Bagikan:

JAKARTA - Masa PSBB transisi di DKI Jakarta berakhir pada Kamis, 30 Juli. Perkembangan kasus COVID-19 di DKI pun terus bertambah.

Ahli epidemiologi dari Universitas Indonesia, Tri Miko Yunis Wahyono menilai, hal ini menujukkan bahwa PSBB Transisi tidak efektif.

"PSBB transisi perlu dievaluasi karena ini sudah jelas tidak efektif. PSBB transisi sudah diperpanjang berkali-kali, tapi kasus malah makin banyak, positivity rate juga jadi tinggi," kata Miko kepada VOI, Rabu, 29 Juli. 

Oleh sebab itu, Miko menyarankan Gubernur DKI Jakarta Anies Baswedan membuat skema pembatasan baru. Katanya, pengawasan di daerah berisiko COVID-19 yang tinggi harus dibuat lebih ketat. 

Lanjut Miko, Anies juga perlu memetakan pembagian zonasi tingkat penularan tiap wilayah, bisa dilakukan per RW, per kelurahan, atau per kecamatan. "Pilih saja yang lebih menguntungkan secara ekonomi sekaligus penanggulangan kasus COVID-19," ucap Miko.

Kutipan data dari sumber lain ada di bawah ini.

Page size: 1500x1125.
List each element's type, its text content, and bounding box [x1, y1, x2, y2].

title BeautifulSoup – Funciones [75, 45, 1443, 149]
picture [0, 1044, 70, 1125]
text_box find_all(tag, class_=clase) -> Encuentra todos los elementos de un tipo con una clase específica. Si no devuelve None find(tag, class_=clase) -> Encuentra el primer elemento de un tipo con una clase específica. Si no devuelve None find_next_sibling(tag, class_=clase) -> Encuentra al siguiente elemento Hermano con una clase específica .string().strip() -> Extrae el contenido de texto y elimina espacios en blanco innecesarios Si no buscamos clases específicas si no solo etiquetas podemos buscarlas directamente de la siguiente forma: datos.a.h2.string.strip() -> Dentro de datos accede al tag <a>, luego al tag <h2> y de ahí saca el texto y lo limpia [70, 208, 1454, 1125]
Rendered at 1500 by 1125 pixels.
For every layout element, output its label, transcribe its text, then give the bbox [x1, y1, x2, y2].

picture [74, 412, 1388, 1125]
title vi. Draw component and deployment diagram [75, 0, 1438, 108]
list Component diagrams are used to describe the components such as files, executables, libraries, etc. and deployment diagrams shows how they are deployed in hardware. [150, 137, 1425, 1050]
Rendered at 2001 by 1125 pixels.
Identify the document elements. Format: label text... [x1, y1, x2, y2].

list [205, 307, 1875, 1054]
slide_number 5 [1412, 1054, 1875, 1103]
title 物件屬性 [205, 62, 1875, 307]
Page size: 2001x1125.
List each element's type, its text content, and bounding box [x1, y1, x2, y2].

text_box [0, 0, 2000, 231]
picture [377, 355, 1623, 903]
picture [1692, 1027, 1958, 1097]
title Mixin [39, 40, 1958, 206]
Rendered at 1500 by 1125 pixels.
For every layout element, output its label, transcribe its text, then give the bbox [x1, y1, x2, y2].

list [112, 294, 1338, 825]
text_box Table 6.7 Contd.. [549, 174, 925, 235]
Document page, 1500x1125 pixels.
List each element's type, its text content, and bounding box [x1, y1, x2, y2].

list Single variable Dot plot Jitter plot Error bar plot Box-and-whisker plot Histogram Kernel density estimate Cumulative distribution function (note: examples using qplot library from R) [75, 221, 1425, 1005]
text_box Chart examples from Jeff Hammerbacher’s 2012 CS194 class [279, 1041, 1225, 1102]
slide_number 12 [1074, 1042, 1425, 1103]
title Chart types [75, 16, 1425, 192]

Kemudian, kata Miko, perlu dilakukan pembatasan pada seluruh rumah warga, pertokoan, pusat belanja, tempat usaha, hingga perkantoran wilayah dengan zona merah (risiko penularan tinggi) dan zona kuning (risiko sedang).

"Warganya bekerja dari rumah dan disolasi, restoran hanya melayani penjualan makanan yang dibawa pulang, ruang publik dan tempat wisata ditutup. Warga yang boleh keluar dari wilayah ini harus punya kepentingan dan diseleksi. Ini mesti diawasi dengan baik," ucap Miko.

"Nah, kalau di zona kuning (risiko rendah) dan zona hijau (tanpa kasus baru dan belum ada kasus penularan) boleh meneruskan pelonggaran PSBB," tambahnya.

Lalu, lanjut Miko, bagi warga yang berada di zona merah dan oranye diperkenankan untuk bekerja dari rumah oleh perusahaan masing-masing. Sebab, dikhawatirkan akan membawa virus corona dan menularkan ke lingkungan perkantoran tanpa disadari.

"Apalagi, sekarang bermunculan klaster-klaster perkantoran. Dengan begitu, pembatasan ini sekaligus bisa membuat masyarakat menyadari kalau infeksi COVID-19 bisa terjadi di mana saja," jelas Miko.

Seperti diketahui, dalam analisis perkembangan kasus per 26 Juli, kasus baru di DKI dalam beberapa waktu terakhir cukup tinggi. Pertambahan kasus COVID-19 di DKI meningkat cukup drastis dari seminggu sebelumnya. Akumulasi kasus dalam satu minggu sebelumnya adalah 1.880 kasus, minggu ini meningkat menjadi 2.679.

Hal ini mengakibatkan semua kota di DKI Jakarta masuk menjadi zona merah. Yang artinya, lima kota adinistratif di Jakarta memiliki risiko penularan yang tinggi.

Sementara, satu kabupaten yaitu Kepulauan Seribu, yang tadinya masuk zona hijau berubah menjadi zona kuning. Artinya, ada warga Kepulauan Seribu yang kini memiliki kasus COVID-19.

Kemudian, kasus baru pada Rabu, 29 Juli, bertambah 584 kasus. Akumulasi kasus konfirmasi positif COVID-19 di DKI sampai saat ini sebanyak 20.470 kasus. Dalam seminggu, DKI telah melakukan tes empat kali lipat dari standar. Hitungannya, saat ini, DKI telah melakukan tes sebanyak 43.000 per minggu.

Dari hasil pemeriksaan tersebut, persentase kasus positif dari total yang diperiksa dalam sepekan terakhir sebanyak 6,3 persen. Angka ini melewati standar yang ditetapkan WHO sebesar 5 persen.